La reacción de la cría se observa claramente en dos aspectos. Por un lado, de forma lenta pero persistente la tasa de preñez guarda una gradual tendencia alcista. En los años 90 oscilaba en 60%, en los primeros 20 años de esta década alcanzó un eje de 65% y en 2025 un 71%. En pocas semanas se sabrá la cantidad de terneros destetados el próximo 30 de junio que todo indica volverá a ser un número alto, cercano a los 3 millones. Y algunas semanas antes, en el Taller de Gestación Organizado por INIA Treinta y Tres, se tendrá una primera idea del porcentaje de vacas preñadas en el último entore, que son los teneros que nacerán en la próxima primavera y serán los animales destetados en 2027. Dado que buena parte de la cría se concentra en el norte del país, donde las condiciones climáticas y forrajeras en lo previo y durante el entore fueron muy buenas, hay expectativas en cuanto a que el número volverá a ser relativamente alto, más allá de que los entores en el sur fueron muy desparejos. Será una excelente oportunidad para confirmar si, incluso en esta región, los criadores tomaron medidas como para paliar la situación de déficit hídrico con el objetivo de lograr una tasa de preñez más elevada. No es descabellado apostar algunas fichas a que la tasa de preñez promedio sea bastante buena, más allá de que debería ubicarse por debajo de los dos años previos. La tendencia parece ser que en esta segunda mitad de los años 20 la tasa de destete tienda a ubicarse en el eje de 70%, subiendo otro escalón. Todavía no llega al ansiado 80%, el camino es lento, pero se va hacia allí.

La cantidad de terneros destetados el año pasado fue un récord de 3,07 millones, determinado tanto por una mayor cantidad de vacas en el rodeo de cría como por el aumento de la tasa de destete. Las cosas están dadas como para que los 3 millones sea un piso que será superado en la mayoría de los años de ahora en adelante.
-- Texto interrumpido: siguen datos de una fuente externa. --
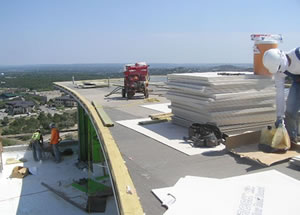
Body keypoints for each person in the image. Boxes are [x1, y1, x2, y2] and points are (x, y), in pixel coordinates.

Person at [263, 47, 300, 146]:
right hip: (298, 82)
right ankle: (292, 138)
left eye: (279, 67)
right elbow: (280, 94)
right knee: (291, 110)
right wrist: (279, 117)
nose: (279, 71)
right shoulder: (280, 72)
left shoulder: (298, 55)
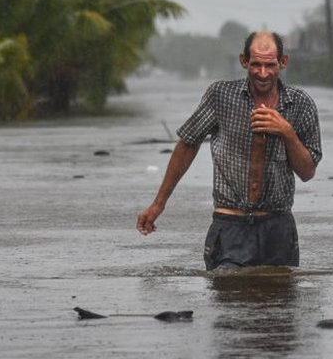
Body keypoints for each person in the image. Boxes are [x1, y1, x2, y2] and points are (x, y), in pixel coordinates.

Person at [136, 31, 322, 270]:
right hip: (230, 225)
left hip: (278, 227)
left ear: (283, 62)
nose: (263, 73)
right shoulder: (221, 96)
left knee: (279, 303)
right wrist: (158, 204)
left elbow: (307, 172)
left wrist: (286, 132)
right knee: (228, 299)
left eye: (270, 65)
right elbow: (187, 144)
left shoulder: (300, 104)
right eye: (256, 64)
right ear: (244, 61)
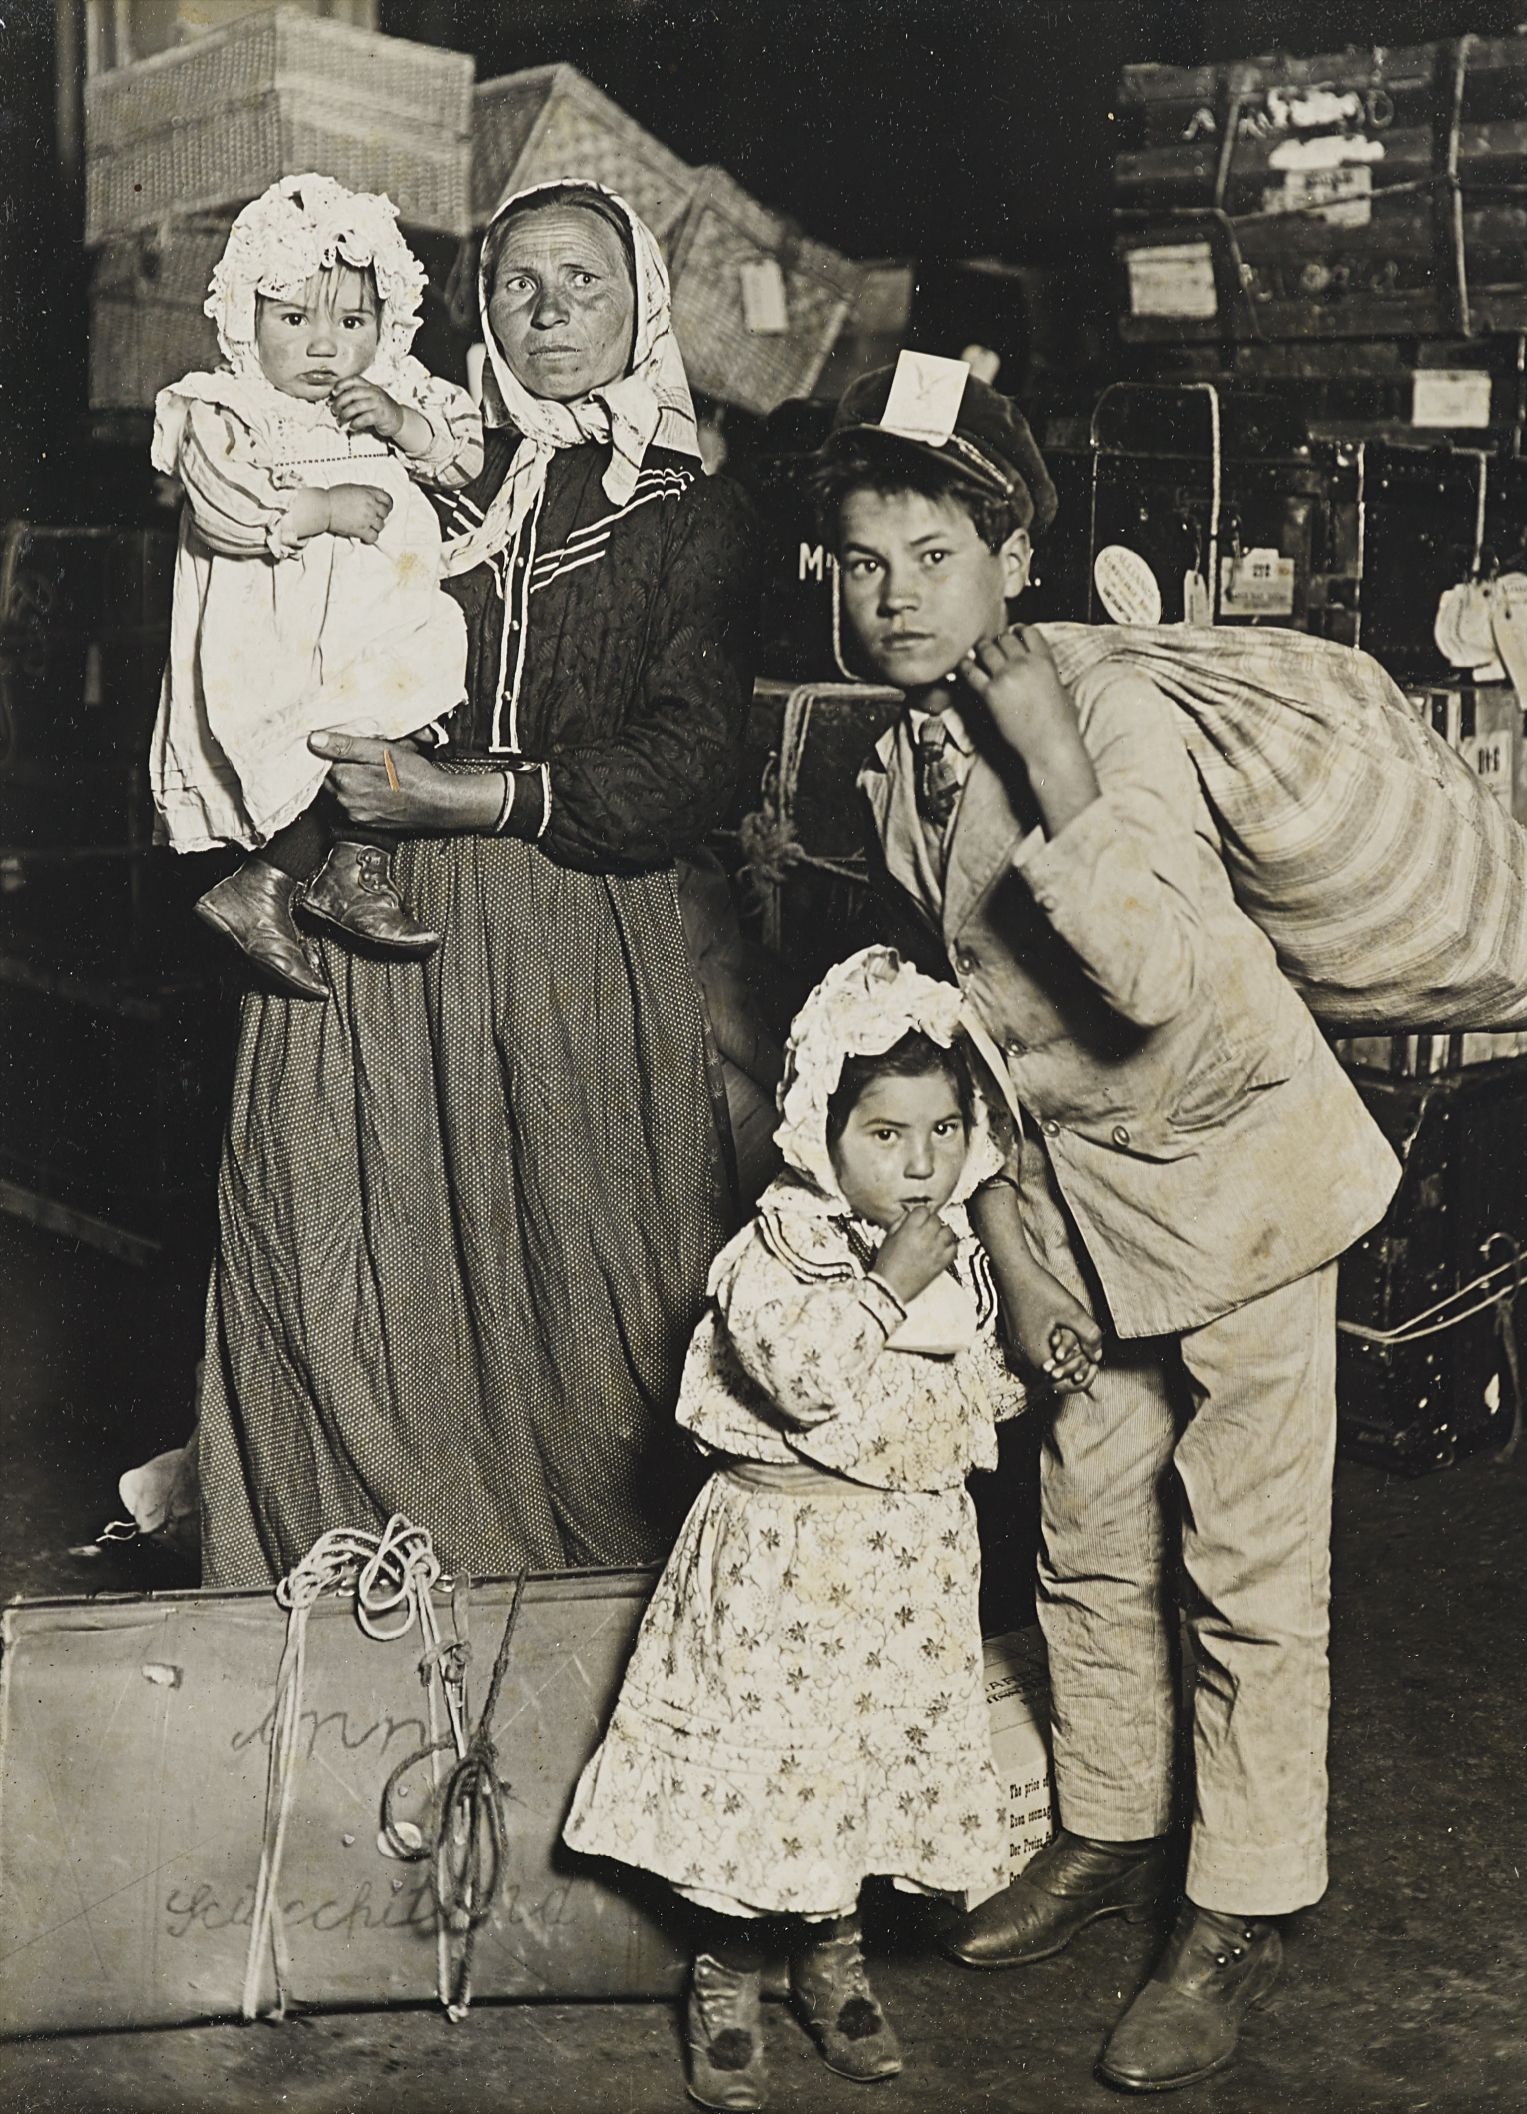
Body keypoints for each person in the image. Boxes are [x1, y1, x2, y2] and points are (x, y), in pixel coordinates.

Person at [810, 358, 1403, 2092]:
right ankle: (1113, 1819)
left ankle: (1239, 1902)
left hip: (1238, 1181)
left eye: (932, 550)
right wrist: (1005, 1241)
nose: (896, 592)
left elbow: (1144, 969)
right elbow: (966, 1036)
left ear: (1013, 550)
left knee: (1248, 1563)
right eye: (861, 560)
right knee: (1079, 1526)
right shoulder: (893, 759)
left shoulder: (1113, 705)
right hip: (1071, 1205)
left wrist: (1053, 750)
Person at [196, 179, 759, 1587]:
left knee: (589, 1289)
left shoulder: (694, 513)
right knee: (341, 1256)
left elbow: (691, 765)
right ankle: (356, 1596)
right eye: (517, 283)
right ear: (480, 314)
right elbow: (245, 455)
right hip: (366, 918)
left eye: (585, 278)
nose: (552, 307)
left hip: (567, 924)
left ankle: (580, 1625)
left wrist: (465, 791)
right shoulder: (425, 468)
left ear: (644, 304)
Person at [565, 945, 1062, 2111]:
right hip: (784, 1567)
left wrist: (1032, 1363)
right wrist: (884, 1285)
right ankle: (730, 1969)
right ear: (819, 1129)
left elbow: (964, 1396)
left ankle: (830, 1955)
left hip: (900, 1570)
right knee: (772, 1771)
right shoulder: (775, 1251)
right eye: (884, 1135)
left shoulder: (958, 1256)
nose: (919, 1163)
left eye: (941, 1131)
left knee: (856, 1767)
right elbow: (803, 1378)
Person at [151, 174, 484, 995]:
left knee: (403, 714)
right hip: (281, 626)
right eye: (294, 320)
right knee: (311, 746)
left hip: (381, 617)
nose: (325, 347)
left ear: (388, 324)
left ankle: (342, 872)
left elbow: (470, 459)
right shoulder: (227, 407)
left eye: (352, 321)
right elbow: (223, 508)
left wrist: (404, 425)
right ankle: (267, 879)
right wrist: (319, 507)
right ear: (246, 319)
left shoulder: (393, 390)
El otro gran aspecto en el que se advierte claramente la reacción de la cría es en los años de crisis.

En el gráfico adjunto se recalcan con círculos rojos los destetes posteriores a las tres últimas grandes sequías del país. La de 1988/89, la de 2008/09 y la de 2022/23. Los pisos provocados por estos eventos climáticos cada vez son más altos. En 1990 la tasa de destete fue de 50%, en 2010 de 59% y en 2024 (no son pocos quienes afirman que la sequía de 2022/23 fue la peor de todas) de 64%.

tasa de destete

Se trata de un hecho clave. Al menos parte de las herramientas disponibles para minimizar los impactos de las sequías están siendo utilizadas con éxito. Si en 2024, cuando se destetaron 300 mil terneros menos que en los cuatro años anteriores, el impacto en la disponibilidad de hacienda para la industria un año después fue grave, lo que hubiera sido si el destete hubiera caído a poco más de 2 millones de cabezas, 900 mil menos.

Si bien cada punto porcentual que aumente el destete es digno de ser celebrado, este segundo factor seguramente sea de una importancia cualitativa mucho mayor, porque le da estabilidad a la oferta, tanto para la faena un par de años después (el destino de la mayoría de los animales) como para la exportación en pie.

La cría reacciona, solo que lo hace a su ritmo. La clave para que se llegue a 80% de destete es seguir aplicando todas las políticas que minimicen las posibilidades de años en rojo. La exportación en pie es una de esas herramientas.